Aim of the task
Can you lay out the listing as a Markdown table with columns "Row" and "Line," covering only the lines from the one containing "## Used technologies" through the end of the listing, both included, with a row number for each line and blank lines left out?

Stored data entries:

┌────────

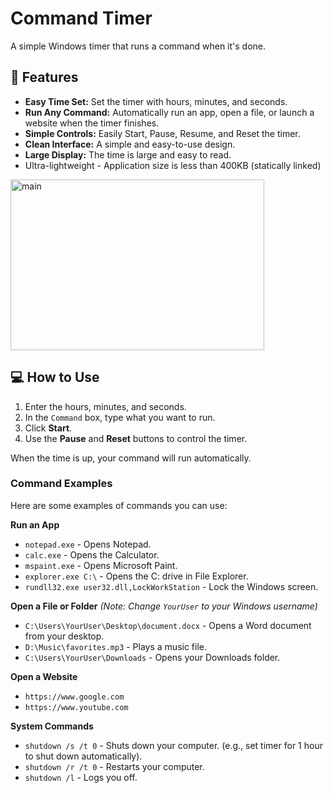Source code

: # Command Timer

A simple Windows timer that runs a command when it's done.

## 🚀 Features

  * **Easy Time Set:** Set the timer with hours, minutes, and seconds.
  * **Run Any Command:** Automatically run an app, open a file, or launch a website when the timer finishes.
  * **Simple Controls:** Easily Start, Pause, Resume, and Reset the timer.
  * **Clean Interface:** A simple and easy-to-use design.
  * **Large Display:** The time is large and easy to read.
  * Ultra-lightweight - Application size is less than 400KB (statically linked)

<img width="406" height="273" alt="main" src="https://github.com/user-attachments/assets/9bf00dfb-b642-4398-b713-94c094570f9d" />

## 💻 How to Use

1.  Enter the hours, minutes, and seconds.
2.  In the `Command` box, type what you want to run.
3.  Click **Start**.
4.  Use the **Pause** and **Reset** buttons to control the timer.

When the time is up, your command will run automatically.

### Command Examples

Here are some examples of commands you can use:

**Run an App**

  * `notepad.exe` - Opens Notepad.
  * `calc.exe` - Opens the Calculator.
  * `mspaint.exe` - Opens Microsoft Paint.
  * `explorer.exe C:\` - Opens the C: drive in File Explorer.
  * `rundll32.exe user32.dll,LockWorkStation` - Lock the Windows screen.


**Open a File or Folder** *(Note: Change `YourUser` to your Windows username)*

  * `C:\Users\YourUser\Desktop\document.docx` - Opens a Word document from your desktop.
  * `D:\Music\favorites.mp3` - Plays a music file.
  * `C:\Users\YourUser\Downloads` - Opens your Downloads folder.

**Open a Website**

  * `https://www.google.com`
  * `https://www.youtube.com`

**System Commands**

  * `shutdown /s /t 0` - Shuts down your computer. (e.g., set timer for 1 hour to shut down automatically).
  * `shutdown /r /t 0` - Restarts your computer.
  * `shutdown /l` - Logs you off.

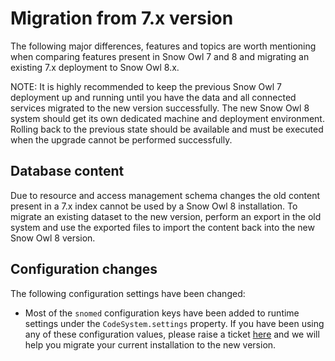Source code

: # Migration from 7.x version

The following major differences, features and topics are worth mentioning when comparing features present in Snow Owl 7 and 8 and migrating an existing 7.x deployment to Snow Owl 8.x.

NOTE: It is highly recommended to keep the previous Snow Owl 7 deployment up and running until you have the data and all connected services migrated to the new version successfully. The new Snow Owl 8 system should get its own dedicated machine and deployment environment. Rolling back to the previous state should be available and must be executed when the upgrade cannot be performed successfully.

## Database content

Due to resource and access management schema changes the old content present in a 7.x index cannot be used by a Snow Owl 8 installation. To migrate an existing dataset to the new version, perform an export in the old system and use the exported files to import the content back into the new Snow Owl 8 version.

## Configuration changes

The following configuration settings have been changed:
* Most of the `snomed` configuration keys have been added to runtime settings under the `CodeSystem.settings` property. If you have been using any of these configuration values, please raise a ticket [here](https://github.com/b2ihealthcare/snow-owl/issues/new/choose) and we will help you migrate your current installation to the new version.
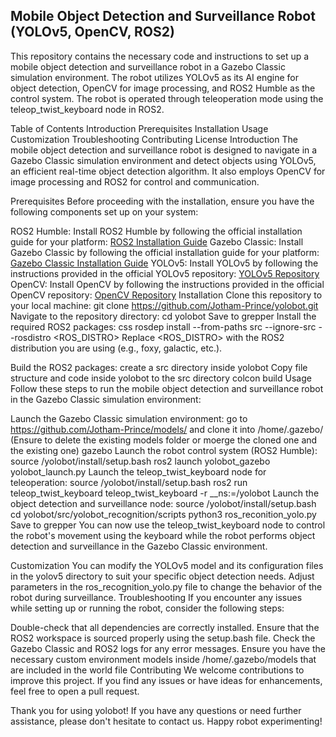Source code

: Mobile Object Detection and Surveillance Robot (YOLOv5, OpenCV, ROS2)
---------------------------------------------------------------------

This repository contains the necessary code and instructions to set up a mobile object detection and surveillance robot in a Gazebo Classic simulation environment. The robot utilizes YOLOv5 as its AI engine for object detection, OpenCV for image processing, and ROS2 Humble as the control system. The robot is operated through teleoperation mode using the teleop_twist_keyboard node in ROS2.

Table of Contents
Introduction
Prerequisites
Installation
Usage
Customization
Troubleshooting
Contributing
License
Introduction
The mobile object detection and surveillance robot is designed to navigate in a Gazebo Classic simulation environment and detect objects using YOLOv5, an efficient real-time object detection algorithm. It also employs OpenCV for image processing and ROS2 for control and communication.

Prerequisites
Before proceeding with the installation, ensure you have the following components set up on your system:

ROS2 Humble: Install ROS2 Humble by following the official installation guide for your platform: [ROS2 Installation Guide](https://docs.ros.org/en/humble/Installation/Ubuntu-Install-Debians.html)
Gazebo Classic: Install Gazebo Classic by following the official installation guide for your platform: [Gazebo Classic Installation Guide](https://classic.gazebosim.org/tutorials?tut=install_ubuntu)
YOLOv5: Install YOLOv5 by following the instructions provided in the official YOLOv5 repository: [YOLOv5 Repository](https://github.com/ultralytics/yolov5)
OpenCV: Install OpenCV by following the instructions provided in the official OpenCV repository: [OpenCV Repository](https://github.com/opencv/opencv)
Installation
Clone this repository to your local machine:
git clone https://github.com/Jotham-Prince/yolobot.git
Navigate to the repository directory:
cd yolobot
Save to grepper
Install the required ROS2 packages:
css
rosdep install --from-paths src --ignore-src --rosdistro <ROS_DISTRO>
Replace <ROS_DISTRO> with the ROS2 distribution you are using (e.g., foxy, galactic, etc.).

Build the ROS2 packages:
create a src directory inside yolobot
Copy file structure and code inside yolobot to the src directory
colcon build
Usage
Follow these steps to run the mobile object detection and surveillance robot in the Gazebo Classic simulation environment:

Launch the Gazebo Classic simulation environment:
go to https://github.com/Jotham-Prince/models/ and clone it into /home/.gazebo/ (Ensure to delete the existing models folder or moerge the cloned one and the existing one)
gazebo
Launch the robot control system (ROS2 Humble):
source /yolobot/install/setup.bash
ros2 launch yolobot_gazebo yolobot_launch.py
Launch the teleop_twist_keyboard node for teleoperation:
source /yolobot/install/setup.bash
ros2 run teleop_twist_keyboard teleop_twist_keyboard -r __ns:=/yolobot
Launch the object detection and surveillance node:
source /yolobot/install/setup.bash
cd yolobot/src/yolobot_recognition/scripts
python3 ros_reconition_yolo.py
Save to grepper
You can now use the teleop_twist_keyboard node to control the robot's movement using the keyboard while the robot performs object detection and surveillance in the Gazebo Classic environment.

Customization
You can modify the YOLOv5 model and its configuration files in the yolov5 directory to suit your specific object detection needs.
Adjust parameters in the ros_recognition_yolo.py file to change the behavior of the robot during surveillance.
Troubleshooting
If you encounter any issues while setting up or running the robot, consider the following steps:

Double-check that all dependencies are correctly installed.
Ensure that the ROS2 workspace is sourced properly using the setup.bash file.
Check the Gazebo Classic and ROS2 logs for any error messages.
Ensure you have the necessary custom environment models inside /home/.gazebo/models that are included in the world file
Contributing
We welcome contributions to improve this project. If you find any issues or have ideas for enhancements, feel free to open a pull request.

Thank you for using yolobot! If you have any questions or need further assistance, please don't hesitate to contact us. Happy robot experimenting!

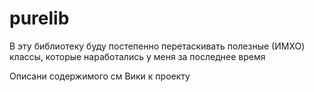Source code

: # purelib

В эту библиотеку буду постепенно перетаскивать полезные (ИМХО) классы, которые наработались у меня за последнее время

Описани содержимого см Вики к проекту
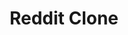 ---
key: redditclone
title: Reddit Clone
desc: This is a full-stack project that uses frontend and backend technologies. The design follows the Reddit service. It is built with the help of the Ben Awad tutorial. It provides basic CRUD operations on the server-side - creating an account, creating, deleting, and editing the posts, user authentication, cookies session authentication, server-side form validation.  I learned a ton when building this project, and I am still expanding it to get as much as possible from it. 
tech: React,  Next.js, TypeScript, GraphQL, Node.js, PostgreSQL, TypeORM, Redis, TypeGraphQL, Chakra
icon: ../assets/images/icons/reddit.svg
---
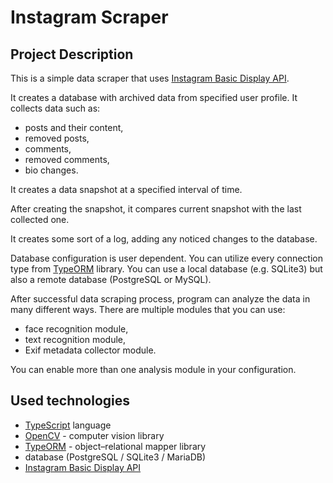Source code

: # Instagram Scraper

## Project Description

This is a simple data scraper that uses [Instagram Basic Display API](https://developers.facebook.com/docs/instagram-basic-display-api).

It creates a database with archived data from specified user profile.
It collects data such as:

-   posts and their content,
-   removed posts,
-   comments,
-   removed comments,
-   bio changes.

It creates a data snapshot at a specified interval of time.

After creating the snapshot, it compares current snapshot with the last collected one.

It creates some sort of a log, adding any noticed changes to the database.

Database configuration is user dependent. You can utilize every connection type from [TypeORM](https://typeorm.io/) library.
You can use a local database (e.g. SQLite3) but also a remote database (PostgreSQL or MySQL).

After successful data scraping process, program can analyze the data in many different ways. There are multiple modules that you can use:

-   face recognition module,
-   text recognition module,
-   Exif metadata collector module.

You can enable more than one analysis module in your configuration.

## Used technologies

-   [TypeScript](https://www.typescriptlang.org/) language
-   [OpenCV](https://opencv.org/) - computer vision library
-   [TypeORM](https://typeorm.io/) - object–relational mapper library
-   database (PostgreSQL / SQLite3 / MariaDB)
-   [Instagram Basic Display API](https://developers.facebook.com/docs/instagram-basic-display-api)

└────────

Solution below
| Row | Line |
|---|---|
| 1 | ## Used technologies |
| 2 | -   [TypeScript](https://www.typescriptlang.org/) language |
| 3 | -   [OpenCV](https://opencv.org/) - computer vision library |
| 4 | -   [TypeORM](https://typeorm.io/) - object–relational mapper library |
| 5 | -   database (PostgreSQL / SQLite3 / MariaDB) |
| 6 | -   [Instagram Basic Display API](https://developers.facebook.com/docs/instagram-basic-display-api) |